Amy's a caterer. Occasionally she comes to see if there is anything new that she wants to grow in the well-ordered rectangle she and her husband, Sean, cultivate behind their house. That day, she was picking raspberries in the patch of canes that have migrated into my vegetable garden. Actually it's not so much a vegetable garden as a vegetable, herb, flower, and now fruit garden. That's what Sean would hate. That, and the ecumenical mix – or unholy jumble, depending on your point of view – of all those things together.

Sean prefers regimented lines of peas, beets, lettuce, peppers, and beans. His fondness for unadulterated rows has been reinforced by Amy's family, farmers who produce corn, soybeans, and wheat in the fields that surround our small town. Their work is mechanized; anything that doesn't conform to the pervasive vast blanket in a field is a weed and gets hacked beneath the blades of the cultivator. A patchwork like mine would be impossible to deal with. Besides, it's untidy.

While I understand the farmer's need to banish weeds (defined as any plant out of place, including corn plants that volunteer from last year's crop in this year's monoculture fields of wheat or soybeans), I don't consider everything that springs up unbidden to be a weed.

Compact wild camomile is welcome, a bright swatch of white daisy faces that highlight the green leaves of a San Marzano tomato or adorn the shoulder of a red cabbage like a wildflower corsage. Annual herbs that have broadcast seeds the previous fall are just as useful in the little squares they've chosen as they were in places I chose for them. Sometimes more so. The dill that appeared beside the cucumbers last year not only flavored chilled tomato soup and grilled salmon, it also served as host plant to caterpillars that morphed into several colorful species of swallowtail butterflies. The cilantro that stitched itself through the Italian bush beans made weeding them rather challenging, but turned out to be the only cilantro in the garden. What I had carefully sown didn't grow.

The Magic Evening primroses, which spread themselves all over the vegetable garden each year, are not weeds, either. They are unplanned but much-loved additions. Each evening at twilight, they burst open a new set of luminous yellow blooms, like floral fireworks.

We go out after supper, alone or with friends, to enjoy the show. The blossoms also draw pollinators. In the evening, it's hummingbird moths, who are so intent on their mission that they sometimes graze us with gossamer wings as they dart through the flowers. In the morning, it's hummingbirds, who drink the dregs of the previous night's round of blooms. More curious than the moths, they occasionally hover at eye level, studying me as I sip my morning coffee.

Of course there are actual weeds, too: mare's-tail, lamb's-quarters, henbit, dock, bindweed. Some are edible, some are pretty, and some are the bane of my gardening life. I concentrate on the worst offenders and ignore the others.

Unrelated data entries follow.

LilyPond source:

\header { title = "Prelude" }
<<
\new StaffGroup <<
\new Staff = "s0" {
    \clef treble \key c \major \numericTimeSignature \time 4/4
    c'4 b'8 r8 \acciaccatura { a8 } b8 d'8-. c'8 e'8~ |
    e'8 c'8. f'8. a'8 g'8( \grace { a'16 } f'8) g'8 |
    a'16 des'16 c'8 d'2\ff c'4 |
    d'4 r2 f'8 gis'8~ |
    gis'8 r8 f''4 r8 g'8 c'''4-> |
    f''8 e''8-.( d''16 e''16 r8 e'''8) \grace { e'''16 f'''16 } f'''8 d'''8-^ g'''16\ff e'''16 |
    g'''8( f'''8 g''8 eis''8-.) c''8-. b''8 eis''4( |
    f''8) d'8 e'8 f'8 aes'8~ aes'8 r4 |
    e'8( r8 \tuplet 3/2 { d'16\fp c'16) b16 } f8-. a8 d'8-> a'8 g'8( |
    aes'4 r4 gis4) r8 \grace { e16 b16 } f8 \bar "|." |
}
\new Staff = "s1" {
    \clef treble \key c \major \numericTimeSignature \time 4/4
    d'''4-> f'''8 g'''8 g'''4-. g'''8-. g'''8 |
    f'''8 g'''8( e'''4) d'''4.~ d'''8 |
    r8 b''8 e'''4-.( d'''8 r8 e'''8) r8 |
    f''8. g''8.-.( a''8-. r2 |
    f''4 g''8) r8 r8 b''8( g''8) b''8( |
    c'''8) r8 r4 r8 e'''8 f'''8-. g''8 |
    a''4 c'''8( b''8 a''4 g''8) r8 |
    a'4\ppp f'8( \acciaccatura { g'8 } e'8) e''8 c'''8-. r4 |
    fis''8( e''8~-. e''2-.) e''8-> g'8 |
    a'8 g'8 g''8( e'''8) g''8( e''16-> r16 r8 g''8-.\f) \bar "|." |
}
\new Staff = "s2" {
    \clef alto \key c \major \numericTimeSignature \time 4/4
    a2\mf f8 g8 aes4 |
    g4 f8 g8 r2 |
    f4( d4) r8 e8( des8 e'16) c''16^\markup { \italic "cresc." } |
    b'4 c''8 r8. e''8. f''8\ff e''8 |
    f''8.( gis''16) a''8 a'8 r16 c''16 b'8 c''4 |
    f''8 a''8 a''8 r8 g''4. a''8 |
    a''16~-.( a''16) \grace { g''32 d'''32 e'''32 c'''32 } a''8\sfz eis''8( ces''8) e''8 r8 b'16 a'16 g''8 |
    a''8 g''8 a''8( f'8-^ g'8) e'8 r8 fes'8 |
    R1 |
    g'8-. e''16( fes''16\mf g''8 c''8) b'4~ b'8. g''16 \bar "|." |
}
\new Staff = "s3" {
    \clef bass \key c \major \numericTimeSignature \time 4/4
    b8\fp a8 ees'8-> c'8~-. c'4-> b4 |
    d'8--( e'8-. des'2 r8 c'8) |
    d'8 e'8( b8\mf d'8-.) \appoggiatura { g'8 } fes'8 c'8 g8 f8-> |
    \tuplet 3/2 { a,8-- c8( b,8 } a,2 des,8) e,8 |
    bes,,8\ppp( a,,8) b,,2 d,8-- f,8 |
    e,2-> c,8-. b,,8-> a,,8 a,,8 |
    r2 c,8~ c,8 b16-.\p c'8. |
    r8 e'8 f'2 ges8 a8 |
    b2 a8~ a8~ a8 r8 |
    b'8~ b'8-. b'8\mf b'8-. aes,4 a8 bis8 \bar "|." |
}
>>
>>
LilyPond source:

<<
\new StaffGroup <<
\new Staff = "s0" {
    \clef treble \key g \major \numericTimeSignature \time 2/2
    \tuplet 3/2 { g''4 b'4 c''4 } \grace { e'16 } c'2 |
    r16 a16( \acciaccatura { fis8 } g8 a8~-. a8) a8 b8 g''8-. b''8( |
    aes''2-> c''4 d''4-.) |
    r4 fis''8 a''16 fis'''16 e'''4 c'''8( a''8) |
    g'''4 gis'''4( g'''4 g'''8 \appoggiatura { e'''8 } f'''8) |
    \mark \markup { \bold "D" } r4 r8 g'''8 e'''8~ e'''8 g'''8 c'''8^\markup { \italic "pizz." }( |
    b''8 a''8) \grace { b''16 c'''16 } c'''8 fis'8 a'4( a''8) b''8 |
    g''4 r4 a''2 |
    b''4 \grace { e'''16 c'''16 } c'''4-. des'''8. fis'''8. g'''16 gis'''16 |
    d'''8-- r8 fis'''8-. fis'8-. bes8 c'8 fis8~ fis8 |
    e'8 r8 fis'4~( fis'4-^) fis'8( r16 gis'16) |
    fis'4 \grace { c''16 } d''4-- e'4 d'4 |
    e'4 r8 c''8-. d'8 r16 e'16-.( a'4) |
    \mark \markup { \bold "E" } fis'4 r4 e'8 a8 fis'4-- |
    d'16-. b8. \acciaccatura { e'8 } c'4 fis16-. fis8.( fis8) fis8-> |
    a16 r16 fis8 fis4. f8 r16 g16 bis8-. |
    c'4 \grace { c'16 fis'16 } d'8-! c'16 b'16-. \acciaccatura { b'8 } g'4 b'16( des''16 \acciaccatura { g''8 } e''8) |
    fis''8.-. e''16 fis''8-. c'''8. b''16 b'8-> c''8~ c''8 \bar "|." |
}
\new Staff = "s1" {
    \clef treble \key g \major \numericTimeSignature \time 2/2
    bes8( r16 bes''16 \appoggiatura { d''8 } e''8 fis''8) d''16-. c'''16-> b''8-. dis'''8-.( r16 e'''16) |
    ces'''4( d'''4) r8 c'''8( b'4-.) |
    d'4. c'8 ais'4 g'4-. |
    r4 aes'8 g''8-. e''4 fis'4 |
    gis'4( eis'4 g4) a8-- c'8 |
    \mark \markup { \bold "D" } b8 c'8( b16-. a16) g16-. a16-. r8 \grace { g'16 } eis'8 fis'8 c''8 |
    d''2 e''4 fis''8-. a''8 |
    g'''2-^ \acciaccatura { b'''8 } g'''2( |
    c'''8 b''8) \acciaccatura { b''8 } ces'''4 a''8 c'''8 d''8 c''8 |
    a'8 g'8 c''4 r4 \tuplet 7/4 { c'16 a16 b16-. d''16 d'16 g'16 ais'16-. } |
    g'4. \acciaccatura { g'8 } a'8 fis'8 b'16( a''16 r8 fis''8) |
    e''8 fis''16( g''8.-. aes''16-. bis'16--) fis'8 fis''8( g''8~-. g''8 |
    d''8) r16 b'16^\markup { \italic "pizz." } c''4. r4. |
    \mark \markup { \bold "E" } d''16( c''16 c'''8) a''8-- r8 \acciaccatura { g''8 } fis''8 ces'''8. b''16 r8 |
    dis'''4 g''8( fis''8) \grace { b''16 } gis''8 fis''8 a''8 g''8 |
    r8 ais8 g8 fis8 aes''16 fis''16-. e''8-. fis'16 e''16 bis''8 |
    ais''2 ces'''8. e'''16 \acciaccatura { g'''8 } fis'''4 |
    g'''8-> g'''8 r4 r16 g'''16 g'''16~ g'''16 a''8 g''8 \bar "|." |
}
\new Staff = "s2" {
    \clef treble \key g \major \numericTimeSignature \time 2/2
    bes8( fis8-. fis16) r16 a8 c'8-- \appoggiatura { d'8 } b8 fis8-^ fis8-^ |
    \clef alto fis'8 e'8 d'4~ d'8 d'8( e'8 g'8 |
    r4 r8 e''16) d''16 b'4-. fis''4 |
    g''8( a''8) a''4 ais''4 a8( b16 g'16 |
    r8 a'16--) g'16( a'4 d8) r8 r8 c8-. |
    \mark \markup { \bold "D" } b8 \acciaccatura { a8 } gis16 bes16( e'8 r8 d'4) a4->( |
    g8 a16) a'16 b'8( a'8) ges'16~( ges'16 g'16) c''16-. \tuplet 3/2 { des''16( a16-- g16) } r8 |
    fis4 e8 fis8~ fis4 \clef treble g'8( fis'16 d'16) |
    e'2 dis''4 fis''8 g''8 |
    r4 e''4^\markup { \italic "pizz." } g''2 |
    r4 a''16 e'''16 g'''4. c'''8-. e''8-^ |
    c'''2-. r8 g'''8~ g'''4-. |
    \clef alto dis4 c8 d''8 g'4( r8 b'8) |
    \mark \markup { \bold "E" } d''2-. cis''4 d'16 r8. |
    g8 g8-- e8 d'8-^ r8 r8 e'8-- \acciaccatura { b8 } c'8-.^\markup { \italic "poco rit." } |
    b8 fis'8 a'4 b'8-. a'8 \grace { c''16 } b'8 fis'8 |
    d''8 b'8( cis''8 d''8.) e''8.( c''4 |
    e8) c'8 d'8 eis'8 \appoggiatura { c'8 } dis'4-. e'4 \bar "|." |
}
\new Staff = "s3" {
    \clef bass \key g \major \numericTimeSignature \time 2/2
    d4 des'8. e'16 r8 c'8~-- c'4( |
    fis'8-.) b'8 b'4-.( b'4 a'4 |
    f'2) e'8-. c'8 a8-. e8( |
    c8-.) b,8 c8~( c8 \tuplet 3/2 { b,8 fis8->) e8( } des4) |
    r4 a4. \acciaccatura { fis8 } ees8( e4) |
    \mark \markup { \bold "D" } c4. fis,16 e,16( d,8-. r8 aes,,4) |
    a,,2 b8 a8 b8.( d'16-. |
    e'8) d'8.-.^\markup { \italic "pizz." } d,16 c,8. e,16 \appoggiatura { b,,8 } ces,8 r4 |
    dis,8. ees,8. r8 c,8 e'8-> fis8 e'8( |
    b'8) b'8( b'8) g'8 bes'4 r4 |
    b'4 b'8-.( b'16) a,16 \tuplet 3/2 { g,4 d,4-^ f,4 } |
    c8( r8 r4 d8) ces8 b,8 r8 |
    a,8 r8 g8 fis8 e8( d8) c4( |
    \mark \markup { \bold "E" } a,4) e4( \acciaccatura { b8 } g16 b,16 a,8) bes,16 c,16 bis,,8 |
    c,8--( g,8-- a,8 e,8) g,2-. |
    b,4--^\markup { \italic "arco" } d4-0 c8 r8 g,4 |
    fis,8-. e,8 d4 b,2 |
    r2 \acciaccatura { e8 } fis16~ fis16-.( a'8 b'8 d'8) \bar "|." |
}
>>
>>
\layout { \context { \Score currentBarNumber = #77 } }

From a farmer's perspective, my garden may be spectacularly untidy. From mine, too, actually. I like tidy, but it doesn't dovetail with my vision for this particular botanical canvas. Here, I want something more like an evolving Impressionist painting – imprecise, slightly unpredictable, and a little smudged and frayed, but richly rewarding for the effort and love involved in its making.

Straightening up with a half-filled bowl of raspberries tucked into the crook of an arm, Amy looked around the garden again.

"Sean would hate this," she repeated, grinning. "But I love it. It's whimsical. Everywhere you look, there's something different." Exactly. Each year, it's something new, a visual reminder of the amazing variety of life itself. I plan, plant, and cultivate new varieties of edibles. But each year I also wait to see what unforeseen additions nature has made to my patchwork garden.